Question

For the band-pass filter shown in Figure \(30.25,\) how can the width of the frequency response be increased? a) increase \(R_{1}\) b) decrease \(C_{1}\) c) increase \(R_{2}\) d) increase \(C_{2}\) e) do any of the above

Short answer

Answer: Decrease \(C_{1}\).

Step-by-step solution

Option a) Increase \(R_{1}\)

Increasing \(R_1\) will increase the time constant of the low-pass filter section \(\tau_1 = R_1C\). In the case of a series resonant circuit, \(\tau = RC\). Thus, increasing \(\tau\) will decrease the width of the frequency response. So, this option is incorrect.

Option b) Decrease \(C_{1}\)

Decreasing \(C_1\) will decrease the time constant of the low-pass filter section \(\tau_1 = R_1C_1\). In case of a series resonant circuit, \(\tau = RC\). Thus, decreasing \(\tau\) will increase the width of the frequency response. So, this option is correct.

Option c) Increase \(R_{2}\)

Increasing \(R_2\) will increase the time constant of the high-pass filter section \(\tau_2 = R_2C_2\). In case of a series resonant circuit, \(\tau = RC\). Thus, increasing \(\tau\) will decrease the width of the frequency response. So, this option is incorrect.

Option d) Increase \(C_{2}\)

Increasing \(C_2\) will increase the time constant of the high-pass filter section \(\tau_2 = R_2C_2\). In case of a series resonant circuit, \(\tau = RC\). Thus, increasing \(\tau\) will decrease the width of the frequency response. So, this option is incorrect.

Option e) Do any of the above

As we have seen previously, option b) is the correct answer. Option e) implies that all the other options are viable to increase the width of the frequency response, which is not accurate. Therefore, this option is incorrect. To summarize, to increase the width of the frequency response of the band-pass filter, we should decrease \(C_{1}\). The correct answer is option b).

Key concepts

Electrical Resonance

Electrical resonance occurs when a system's inductive reactance and capacitive reactance are equal in magnitude, but opposite in phase, resulting in a net reactive impedance of zero at a particular frequency. This frequency is known as the resonant frequency. In filters, like the band-pass filter mentioned in the exercise, resonance dictates the central frequency where the passband is centered.

In context with the exercise provided, electrical resonance plays a crucial role in determining the operating frequency range of the band-pass filter. Implementing changes in the circuit components can shift the resonance point, affecting the filter's ability to select a narrower or wider band of frequencies.

Time Constant

The time constant, typically denoted as \( \tau \), is a measure of the time it takes for a system to respond to changes. In electrical circuits, the time constant is the product of resistance (R) and capacitance (C), expressed as \( \tau = RC \). It reflects how quickly a capacitor charges to approximately 63% of its maximum charge or discharges to about 37% of its initial charge.

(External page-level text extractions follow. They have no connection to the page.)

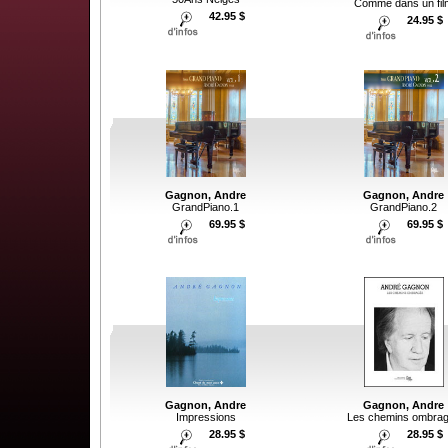
Comme dans un fil
42.95 $
24.95 $
Gagnon, Andre
Gagnon, Andre
GrandPiano.1
GrandPiano.2
69.95 $
69.95 $
Gagnon, Andre
Gagnon, Andre
Les chemins ombra
Impressions
28.95 $
28.95 $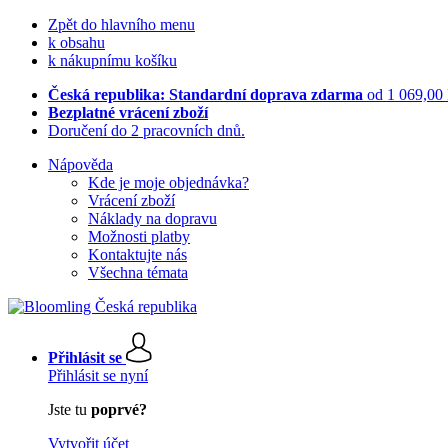
Zpět do hlavního menu
k obsahu
k nákupnímu košíku
Česká republika: Standardní doprava zdarma
od 1 069,00
Bezplatné vrácení zboží
Doručení do 2 pracovních dnů.
Nápověda
Kde je moje objednávka?
Vrácení zboží
Náklady na dopravu
Možnosti platby
Kontaktujte nás
Všechna témata
Přihlásit se
Přihlásit se nyní
Jste tu
poprvé?
Vytvořit účet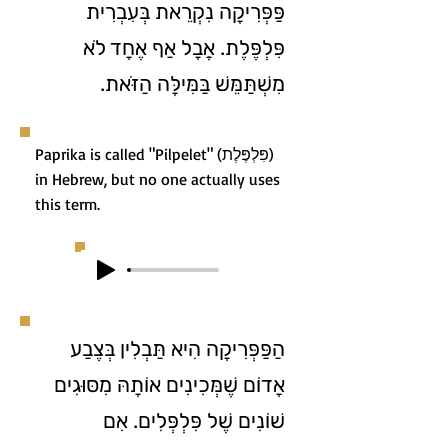
פַּפְּרִיקָה נִקְרֵאת בְּעִבְרִית
פִּלְפֶּלֶת. אֲבָל אַף אֶחָד לֹא
מִשְׁתַּמֵּשׁ בַּמִּילָּה הַזֹּאת.
Paprika is called "Pilpelet" (פִּלְפֶּלֶת)
in Hebrew, but no one actually uses
this term.
הַפַּפְּרִיקָה הִיא תַּבְלִין בְּצֶבַע
אָדוֹם שֶׁמְּכִינִים אוֹתָהּ מִסּוּגִים
שׁוֹנִים שֶׁל פִּלְפְּלִים. אִם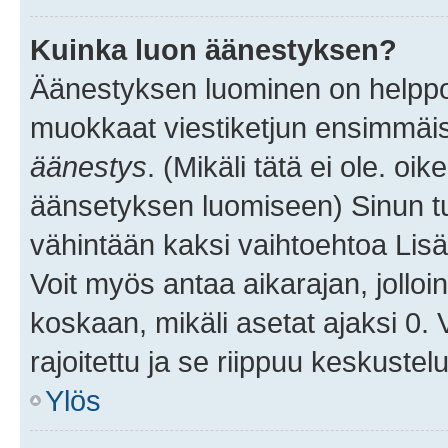
Kuinka luon äänestyksen?
Äänestyksen luominen on helppoa.
muokkaat viestiketjun ensimmäis
äänestys
. (Mikäli tätä ei ole. oik
äänsetyksen luomiseen) Sinun tu
vähintään kaksi vaihtoehtoa Lisää
Voit myös antaa aikarajan, jolloi
koskaan, mikäli asetat ajaksi 0.
rajoitettu ja se riippuu keskustel
Ylös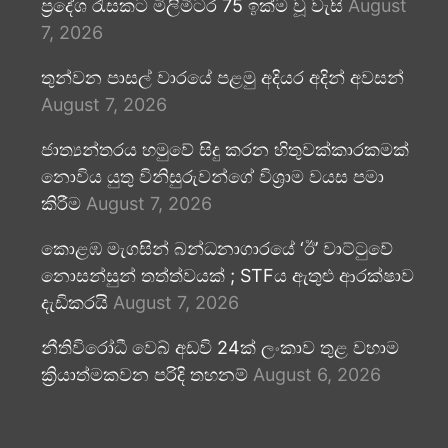
ප්‍රදේශ රැසකට මිලිමීටර 75 ඉක්ම වූ වැසි
August
7, 2026
තුන්වන පාසල් වාරයේ පළමු අදියර අදින් අවසන්
August 7, 2026
ජාත්‍යන්තරය හමුවේ සිදු කරන හිතුවක්කාරකමක්
නොවිය යුතු විනිසුරුවන්ගේ විශ්‍රාම වයස පමා
කිරීම
August 7, 2026
කොළඹ මැගසින් බන්ධනාගාරයේ ‘ඊ’ වාට්ටුවේ
නොසන්සුන් තත්ත්වයක් ; STFය ඇතුළු ආරක්ෂාව
දැඩිකරයි
August 7, 2026
නීතිවිරෝධී වෙබ් අඩවි 24ක් ලංකාව තුළ වහාම
ක්‍රියාත්මකවන පරිදි තහනම්
August 6, 2026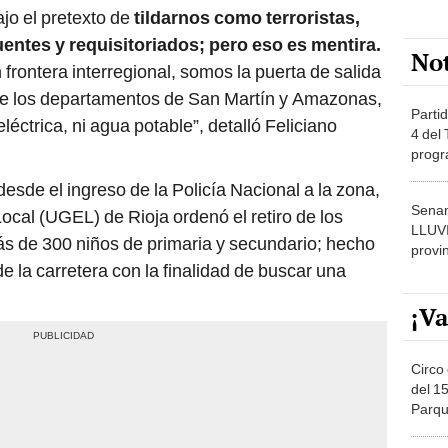
jo el pretexto de
tildarnos como terroristas,
uentes y requisitoriados; pero eso es mentira.
No
frontera interregional, somos la puerta de salida
ntre los departamentos de San Martín y Amazonas,
Partid
eléctrica, ni agua potable”, detalló Feliciano
4 del
progr
dónde
desde el ingreso de la Policía Nacional a la zona,
Senam
ocal (UGEL) de Rioja ordenó el retiro de los
LLUV
ás de 300 niños de primaria y secundario; hecho
provi
e la carretera con la finalidad de buscar una
¡Va
Circo 
del 15
Parqu
Migue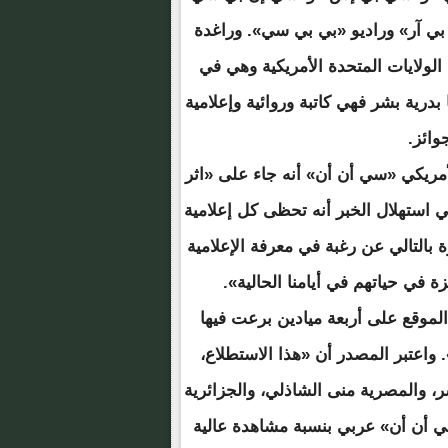
 بي آر» وراديو «بي بي سي». وراغدة
 الولايات المتحدة الأمريكية وهي في
بدرية بشر فهي كاتبة وروائية وإعلامية
جوائز.
أمريكي «سي أن أن» أنه جاء على «اثر
ي استهلال الخبر أنه تحظى كل إعلامية
بالتالي عن رغبة في معرفة الإعلامية
زة في حياتهم في أيامنا الحالية».
 8 مارس/آذار، سيركز الموقع على أربعة ميادين برعت فيها
 واعتبر المصدر أن «هذا الاستطلاع،
شر، والمصرية منى الشاذلي، والجزائرية
سي أن أن» عربي بنسبة مشاهدة عالية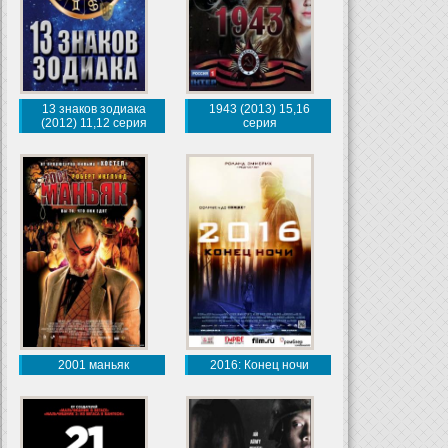
13 знаков зодиака
1943 (2013) 15,16
(2012) 11,12 серия
серия
2001 маньяк
2016: Конец ночи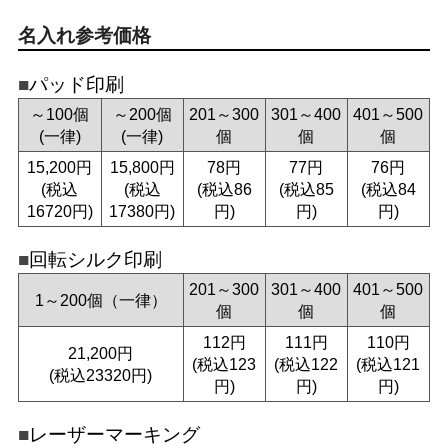
名入れ参考価格
パッド印刷
～100個
～200個
201～300
301～400
401～500
(一律)
(一律)
個
個
個
15,200円
15,800円
78円
77円
76円
(税込
(税込
(税込86
(税込85
(税込84
16720円)
17380円)
円)
円)
円)
回転シルク印刷
201～300
301～400
401～500
1～200個（一律）
個
個
個
112円
111円
110円
21,200円
(税込123
(税込122
(税込121
(税込23320円)
円)
円)
円)
レーザーマーキング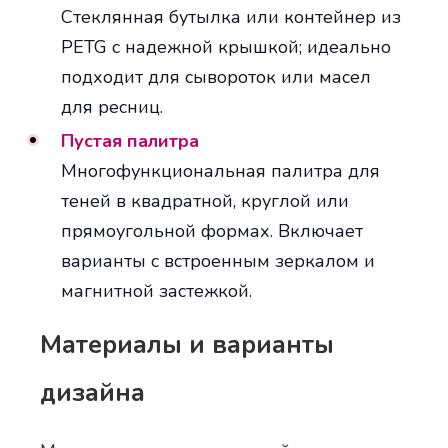
Стеклянная бутылка или контейнер из
PETG с надежной крышкой; идеально
подходит для сывороток или масел
для ресниц.
Пустая палитра
Многофункциональная палитра для
теней в квадратной, круглой или
прямоугольной формах. Включает
варианты с встроенным зеркалом и
магнитной застежкой.
Материалы и варианты
дизайна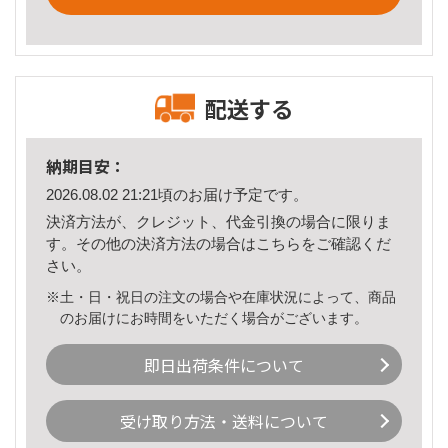
配送する
納期目安：
2026.08.02 21:21頃のお届け予定です。
決済方法が、クレジット、代金引換の場合に限りま
す。その他の決済方法の場合は
こちら
をご確認くだ
さい。
※土・日・祝日の注文の場合や在庫状況によって、商品
のお届けにお時間をいただく場合がございます。
即日出荷条件について
受け取り方法・送料について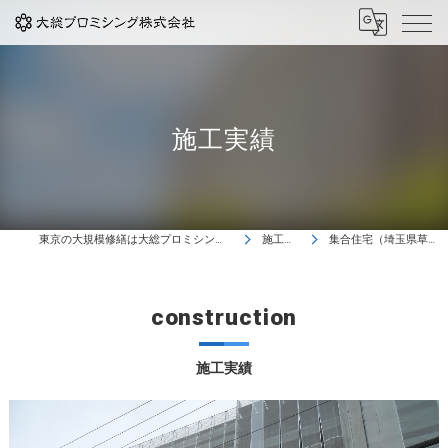
施工実績
東京の大規模修繕は大総プロミシング株式会社
施工実績
集合住宅（埼玉県草加市）
construction
施工実績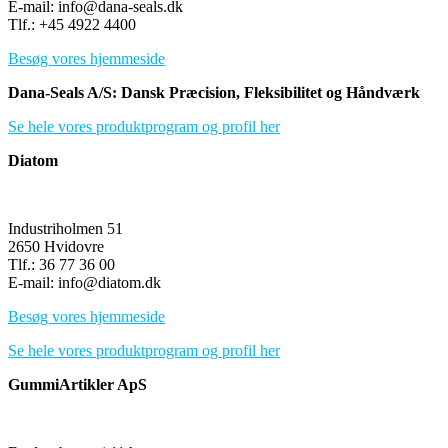
E-mail: info@dana-seals.dk
Tlf.: +45 4922 4400
Besøg vores hjemmeside
Dana-Seals A/S: Dansk Præcision, Fleksibilitet og Håndværk
Se hele vores produktprogram og profil her
Diatom
Industriholmen 51
2650 Hvidovre
Tlf.: 36 77 36 00
E-mail: info@diatom.dk
Besøg vores hjemmeside
Se hele vores produktprogram og profil her
GummiArtikler ApS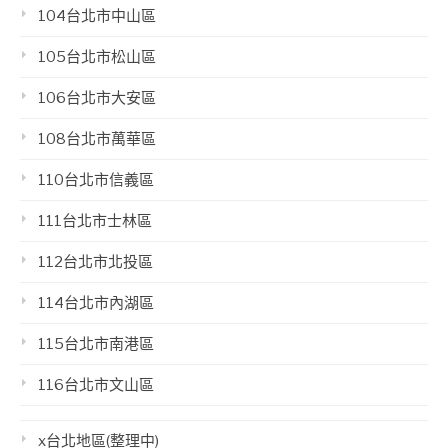
104台北市中山區
105台北市松山區
106台北市大安區
108台北市萬華區
110台北市信義區
111台北市士林區
112台北市北投區
114台北市內湖區
115台北市南港區
116台北市文山區
x台北地區(整理中)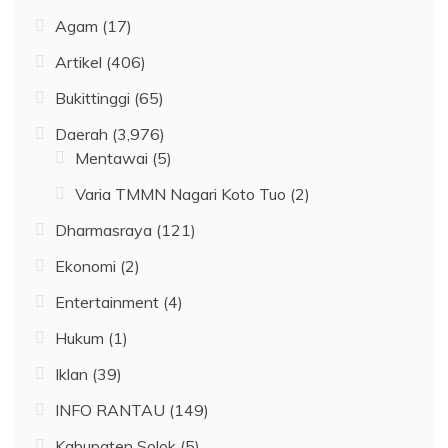
Agam
(17)
Artikel
(406)
Bukittinggi
(65)
Daerah
(3,976)
Mentawai
(5)
Varia TMMN Nagari Koto Tuo
(2)
Dharmasraya
(121)
Ekonomi
(2)
Entertainment
(4)
Hukum
(1)
Iklan
(39)
INFO RANTAU
(149)
Kabupaten Solok
(5)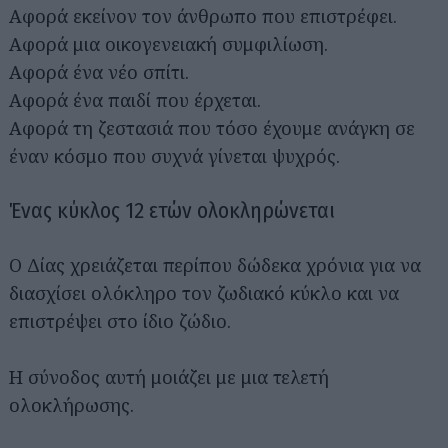
Αφορά εκείνον τον άνθρωπο που επιστρέφει.
Αφορά μια οικογενειακή συμφιλίωση.
Αφορά ένα νέο σπίτι.
Αφορά ένα παιδί που έρχεται.
Αφορά τη ζεστασιά που τόσο έχουμε ανάγκη σε
έναν κόσμο που συχνά γίνεται ψυχρός.
Ένας κύκλος 12 ετών ολοκληρώνεται
Ο Δίας χρειάζεται περίπου δώδεκα χρόνια για να
διασχίσει ολόκληρο τον ζωδιακό κύκλο και να
επιστρέψει στο ίδιο ζώδιο.
Η σύνοδος αυτή μοιάζει με μια τελετή
ολοκλήρωσης.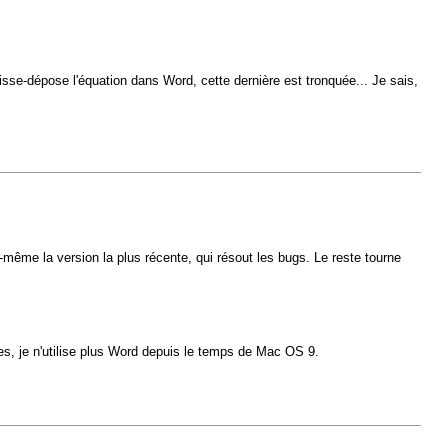
sse-dépose l'équation dans Word, cette dernière est tronquée... Je sais,
-même la version la plus récente, qui résout les bugs. Le reste tourne
s, je n'utilise plus Word depuis le temps de Mac OS 9.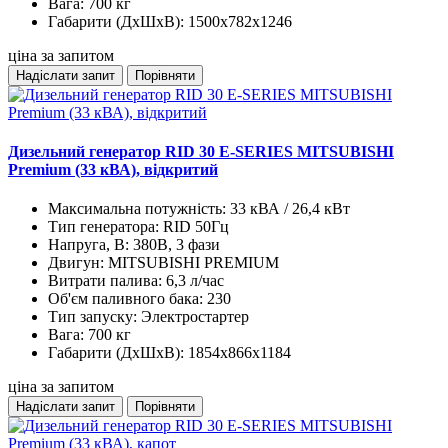
Вага:
700 кг
Габарити (ДхШхВ):
1500x782x1246
ціна за запитом
Надіслати запит
Порівняти
Дизельний генератор RID 30 E-SERIES MITSUBISHI
Premium (33 кВА), відкритий
Максимальна потужність:
33 кВА / 26,4 кВт
Тип генератора:
RID 50Гц
Напруга, В:
380В, 3 фази
Двигун:
MITSUBISHI PREMIUM
Витрати палива:
6,3 л/час
Об'єм паливного бака:
230
Тип запуску:
Электростартер
Вага:
700 кг
Габарити (ДхШхВ):
1854x866x1184
ціна за запитом
Надіслати запит
Порівняти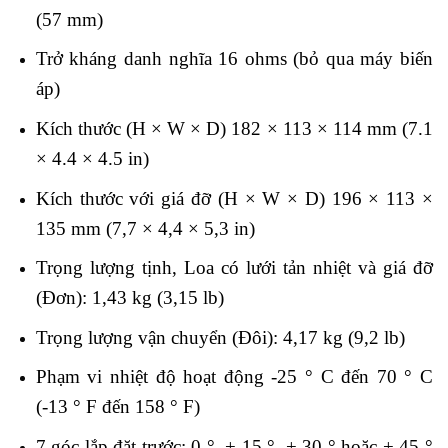
(57 mm)
Trở kháng danh nghĩa 16 ohms (bỏ qua máy biến
áp)
Kích thước (H × W × D) 182 × 113 × 114 mm (7.1
× 4.4 × 4.5 in)
Kích thước với giá đỡ (H × W × D) 196 × 113 ×
135 mm (7,7 × 4,4 × 5,3 in)
Trọng lượng tịnh, Loa có lưới tản nhiệt và giá đỡ
(Đơn): 1,43 kg (3,15 lb)
Trọng lượng vận chuyển (Đôi): 4,17 kg (9,2 lb)
Phạm vi nhiệt độ hoạt động -25 ° C đến 70 ° C
(-13 ° F đến 158 ° F)
7 góc lắp đặt trước: 0 °, + 15 °, + 30 ° hoặc + 45 °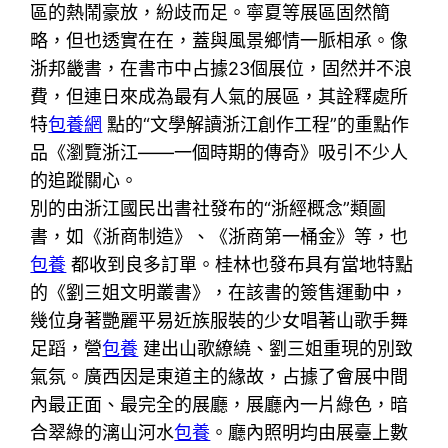
區的熱鬧豪放，紛歧而足。寧夏等展區固然簡
略，但也透實在在，蓋與風景鄉情一脈相承。像
浙邦畿書，在書市中占據23個展位，固然并不浪
費，但連日來成為最有人氣的展區，其詮釋處所
特
包養網
點的“文學解讀浙江創作工程”的重點作
品《瀏覽浙江——一個時期的傳奇》吸引不少人
的追蹤關心。
別的由浙江國民出書社發布的“浙經概念”類圖
書，如《浙商制造》、《浙商第一桶金》等，也
包養
都收到良多訂單。桂林也發布具有當地特點
的《劉三姐文明叢書》，在該書的簽售運動中，
幾位身著艷麗平易近族服裝的少女唱著山歌手舞
足蹈，營
包養
建出山歌繚繞、劉三姐重現的別致
氣氛。廣西因是東道主的緣故，占據了會展中間
內最正面、最完全的展廳，展廳內一片綠色，暗
合翠綠的漓山河水
包養
。廳內照明均由展臺上數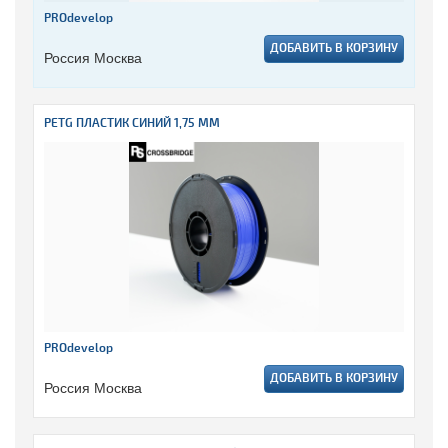
PROdevelop
ДОБАВИТЬ В КОРЗИНУ
Россия Москва
PETG ПЛАСТИК СИНИЙ 1,75 ММ
PROdevelop
ДОБАВИТЬ В КОРЗИНУ
Россия Москва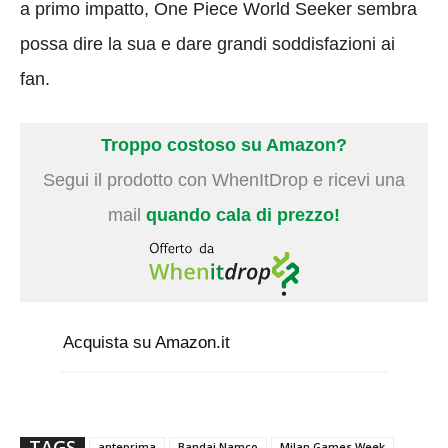
a primo impatto, One Piece World Seeker sembra
possa dire la sua e dare grandi soddisfazioni ai
fan.
Troppo costoso su Amazon?
Segui il prodotto con WhenItDrop e ricevi una
mail
quando cala di prezzo!
Acquista su Amazon.it
TAGS
anteprima
Bandai Namco
Milan Games Week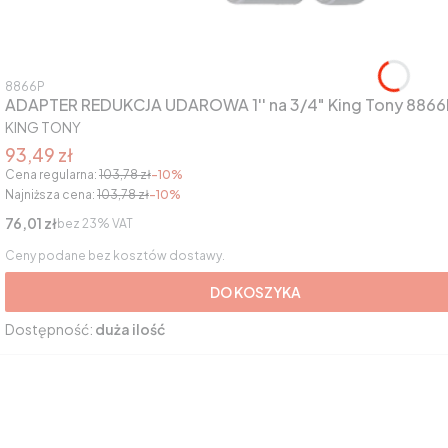
Kod produktu
8866P
ADAPTER REDUKCJA UDAROWA 1'' na 3/4" King Tony 8866
PRODUCENT
KING TONY
Cena promocyjna brutto
93,49 zł
Cena regularna:
103,78 zł
-10%
Najniższa cena:
103,78 zł
-10%
Cena netto
76,01 zł
bez 23% VAT
Ceny podane bez kosztów dostawy.
DO KOSZYKA
Dostępność:
duża ilość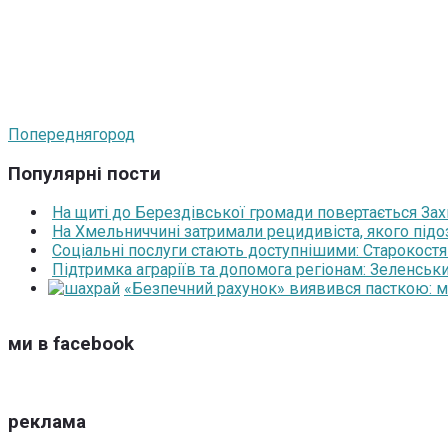
Попередня
город
Популярні пости
На щиті до Берездівської громади повертається За
На Хмельниччині затримали рецидивіста, якого під
Соціальні послуги стають доступнішими: Старокост
Підтримка аграріїв та допомога регіонам: Зеленськ
«Безпечний рахунок» виявився пасткою: 
ми в facebook
реклама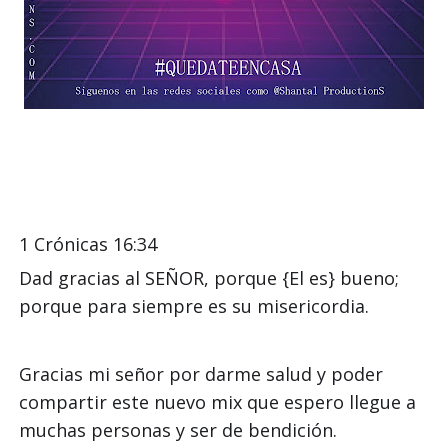
1 Crónicas 16:34
Dad gracias al SEÑOR, porque {El es} bueno;
porque para siempre es su misericordia.
Gracias mi señor por darme salud y poder
compartir este nuevo mix que espero llegue a
muchas
personas
y ser de
bendición.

Regarding the band-pass filter from the exercise, by adjusting the time constant you influence the filter's frequency response. Decreasing the capacitance \( C_1 \) for the low-pass portion, as shown in the solution, lowers its time constant, which in turn increases the width of the frequency response, allowing a broader range of frequencies to pass through.

High-Pass Filter

A high-pass filter is designed to allow frequencies above a certain cutoff frequency to pass through while attenuating frequencies below this threshold. The behavior of a high-pass filter is characterized by its time constant \( \tau = R_2C_2 \). This time constant determines how quickly the filter responds to changes in frequency.

In the step-by-step solution to the exercise, increasing the resistance \( R_2 \) is identified as a method that would actually reduce the width of the frequency response, not increase it. This is because a larger time constant results in a slower response of the high-pass section of the band-pass filter, leading to a narrower frequency range being passed.

Low-Pass Filter

A low-pass filter allows frequencies below a certain cutoff frequency to pass through while reducing the amplitude of frequencies above this threshold. Similar to the high-pass filter, its behavior is also defined by a time constant \( \tau = R_1C_1 \) for the low-pass section of the band-pass filter.

In terms of the exercise, reducing the capacitance \( C_1 \) decreases the time constant, which is the correct solution to increase the width of the frequency response. This change allows the low-pass part of the band-pass filter to allow a wider range of frequencies to pass, thereby expanding the bandwidth of the filter.